Optimal LLM Inference Configuration for Ryzen AI MAX+ 395 on Proxmox with GPU Passthrough — Seeking Community Input

Proxmox + Ryzen AI MAX+ 395: Optimizing LLM Inference with GPU Passthrough

Hi together,

We run a 2-node Proxmox cluster with Ryzen AI MAX+ 395 CPUs (124 GB RAM each) for self-hosted LLM inference. GPU passthrough (VFIO) to Ubuntu 24.04 VMs works, but we’re only getting 10.9 tokens/sec on Qwen 3.5 27B with the Vulkan backend. AMD’s official guide achieves 9.45 t/s on a 1 trillion parameter model across 4 bare-metal nodes. Something is clearly leaving performance on the table.

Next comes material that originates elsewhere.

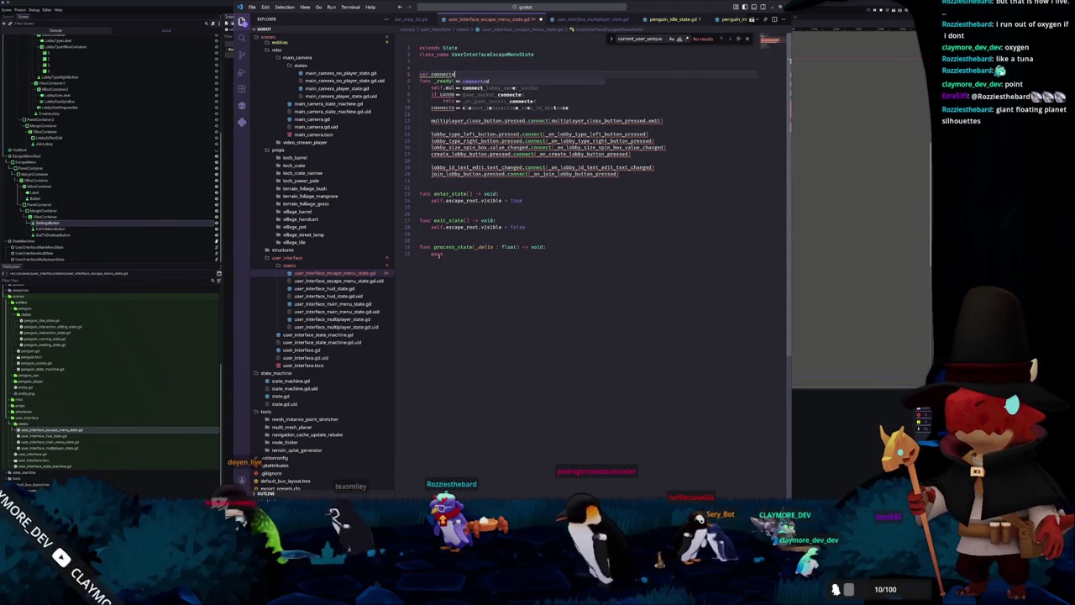
pyautogui.write(' : bool = false')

Looking for guidance on the optimal configuration path — especially around VRAM/GTT, ROCm in VMs, and whether Proxmox passthrough introduces overhead on UMA architectures.


Our Setup

Hardware:

  • 2x AMD Ryzen AI MAX+ 395 (32 cores, 124 GB RAM each) — test is currently only done with 1 AI MAX system as described

  • Integrated Radeon 8060S (GFX1151, RDNA 4)

Virtualization:

  • Proxmox VE 9.x cluster (2 nodes)

  • Node 1 (PVE1): KVM VM (VM 101) with GPU passthrough — runs Ollama, LiteLLM, Langfuse, Open WebUI, SearXNG

  • Node 2 (PVE2): LXC container — runs Ollama CPU-only (no GPU passthrough configured yet)

VM 101 Configuration:

  • Ubuntu 24.04 LTS

  • 24 vCPUs, 96 GB RAM

  • GPU passthrough via VFIO (3 PCI devices: display controller, 2x audio)

  • cpu: host, machine: q35, SeaBIOS

  • Each PCI device passed individually (hostpci0/1/2)

Current BIOS & Kernel:

  • BIOS VRAM: 2 GB (we know this needs to change / could change)

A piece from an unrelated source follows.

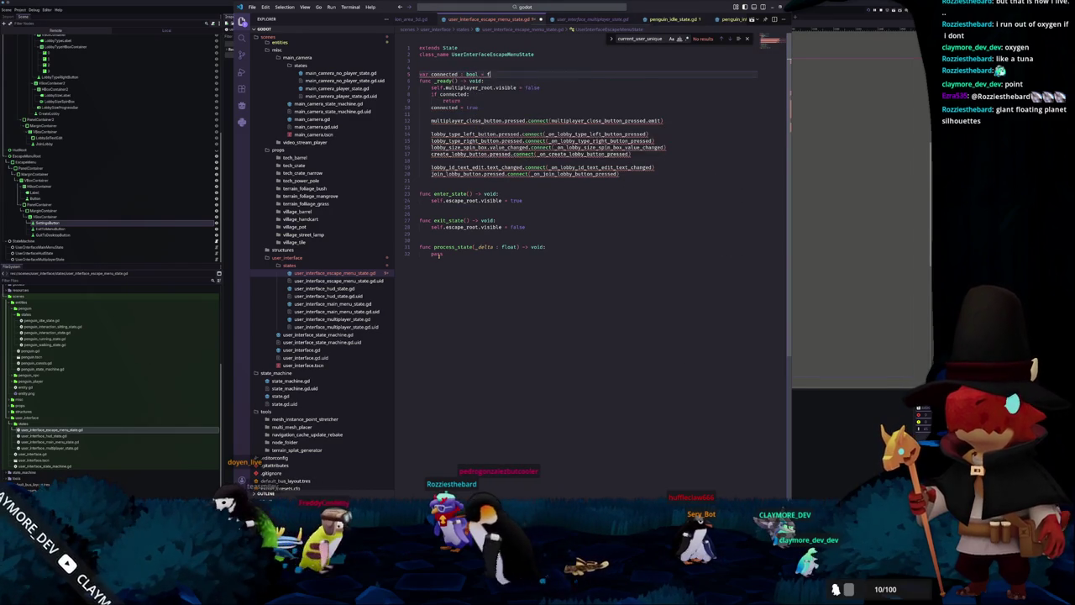
pyautogui.press('Escape')
pyautogui.press('Return')
pyautogui.press('Down')
pyautogui.press('Down')
pyautogui.press('Down')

  • Host kernel params: amd_iommu=on iommu=pt initcall_blacklist=sysfb_init amdgpu.gttsize=131072 ttm.pages_limit=33554432

  • VM kernel params: amd_iommu=off amdgpu.gttsize=98304 ttm.pages_limit=33554432

Current GPU detection inside VM:


amdgpu: VRAM: 2048M

amdgpu: GART: 512M

amdgpu: 48276M of GTT memory ready

Inference stack:

  • Ollama 0.18.2 with OLLAMA_VULKAN=1 (Vulkan backend)

  • HSA_OVERRIDE_GFX_VERSION=11.0.1 (GFX1151 workaround)

  • Flash Attention enabled in Ollama

  • Models: Qwen 3.5 27B, Qwen 2.5 Coder 32B, Qwen 2.5 72B

Models served via:

  • LiteLLM gateway (OpenAI-compatible API, load balancing, per-user keys)

  • Open WebUI (chat frontend)

  • Various API clients and agents


Our Benchmark Results (Vulkan Baseline)

Model: qwen3.5:27b — Ollama 0.18.2, Vulkan backend, 48 GB GTT

| Test | Prompt Tokens | Completion Tokens | Prompt Eval (t/s) | Generation (t/s) | Total Time |

|------|:—:|:—:|:—:|:—:|:—:expressionless:

| Short creative text | 26 | 1024 | 87.5 | 10.9 | 94.75s |

| Logic/reasoning puzzle | 80 | 1024 | 118.5 | 10.9 | 95.20s |

| Code generation | 47 | 1024 | 120.3 | 10.9 | 94.92s |

| Long input summarization | 243 | 1024 | 177.6 | 10.8 | 96.16s |

| Average | | | | 10.9 | 381s total |

For reference, AMD’s official benchmarks with llama.cpp + ROCm + rocWMMA Flash Attention on a 4-node cluster running Kimi K2.5 (1T parameters, Q2_K_XL) achieve:

  • 9.45 t/s generation (128 tokens, with FA)

  • 8.30 t/s at 8192 context length with FA (vs 3.46 without — 2.4x improvement)

  • 100.77 t/s prompt processing at batch=4096 with FA

Our 27B model should be ~37x smaller than their 1T model, yet our generation speed is barely faster. This strongly suggests Vulkan is the bottleneck.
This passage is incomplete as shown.